** Available data follows **

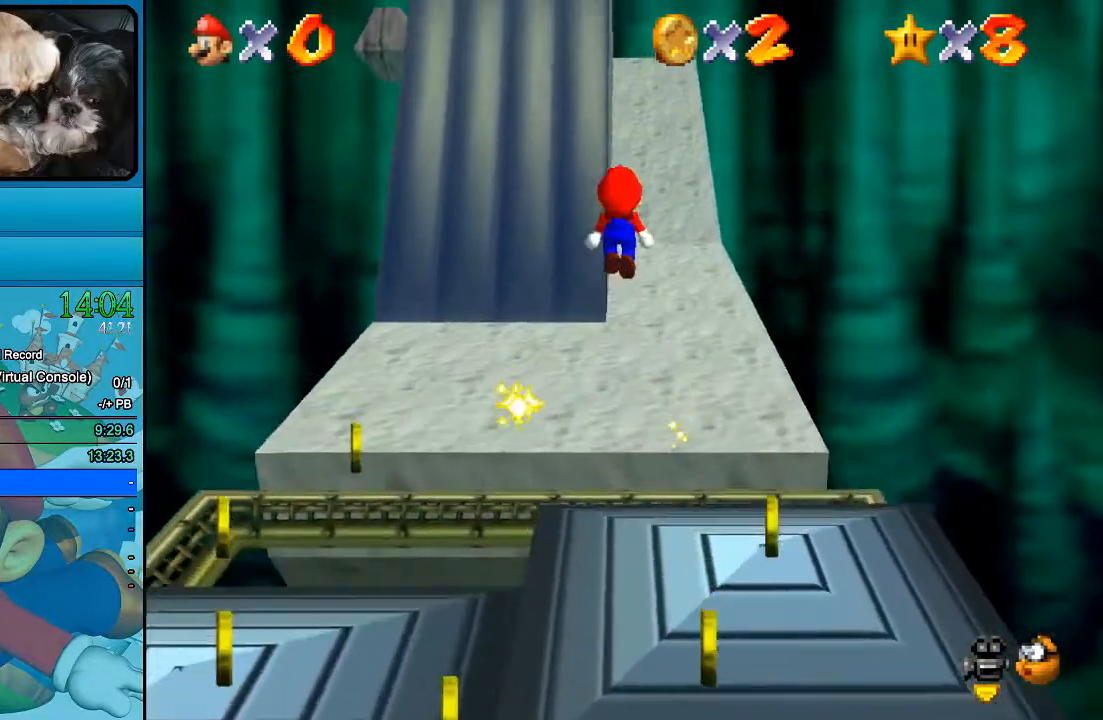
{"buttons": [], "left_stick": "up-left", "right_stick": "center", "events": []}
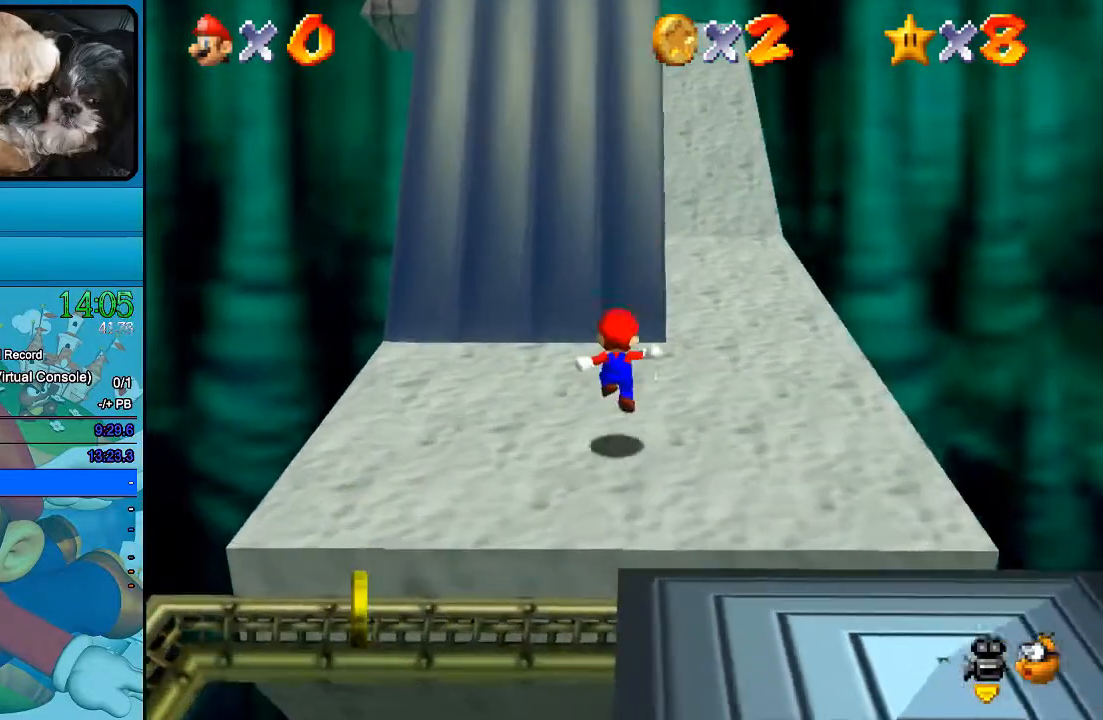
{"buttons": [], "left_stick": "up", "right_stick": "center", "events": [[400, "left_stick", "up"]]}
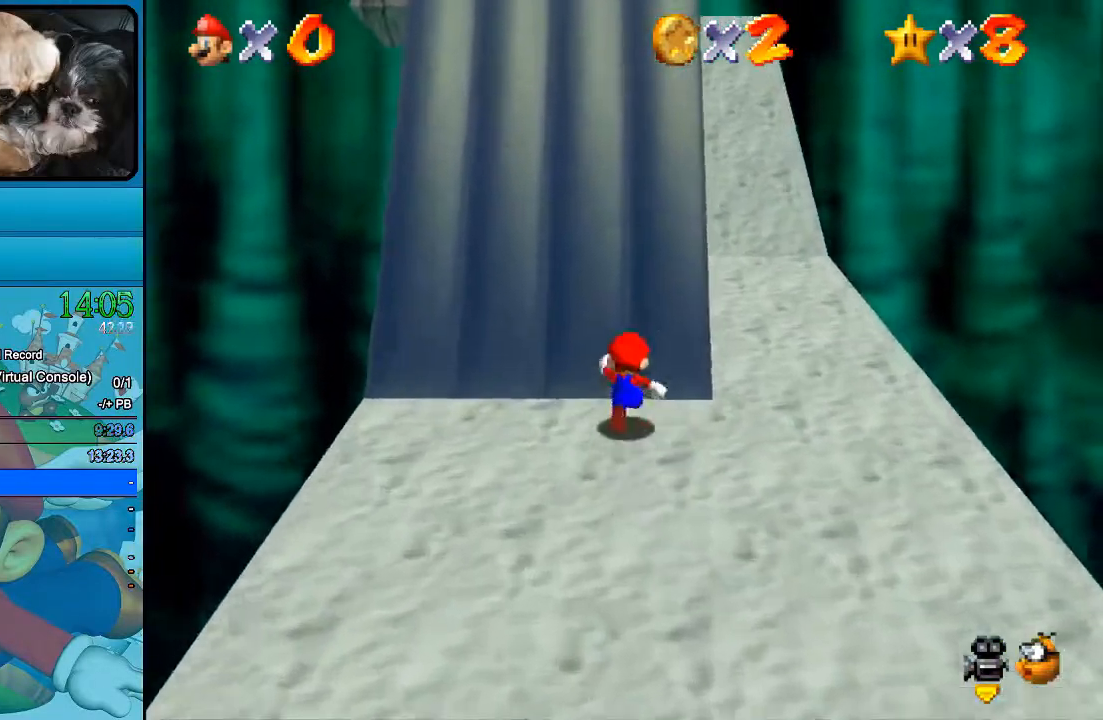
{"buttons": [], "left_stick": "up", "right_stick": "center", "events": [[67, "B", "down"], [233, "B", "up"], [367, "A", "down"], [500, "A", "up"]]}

** End of Available data **

Only the text of the listing above is copied, exactly as written; its pictures are dropped.

Output of the task:
{"buttons": [], "left_stick": "up-left", "right_stick": "center", "events": []}
{"buttons": [], "left_stick": "up", "right_stick": "center", "events": [[400, "left_stick", "up"]]}
{"buttons": [], "left_stick": "up", "right_stick": "center", "events": [[67, "B", "down"], [233, "B", "up"], [367, "A", "down"], [500, "A", "up"]]}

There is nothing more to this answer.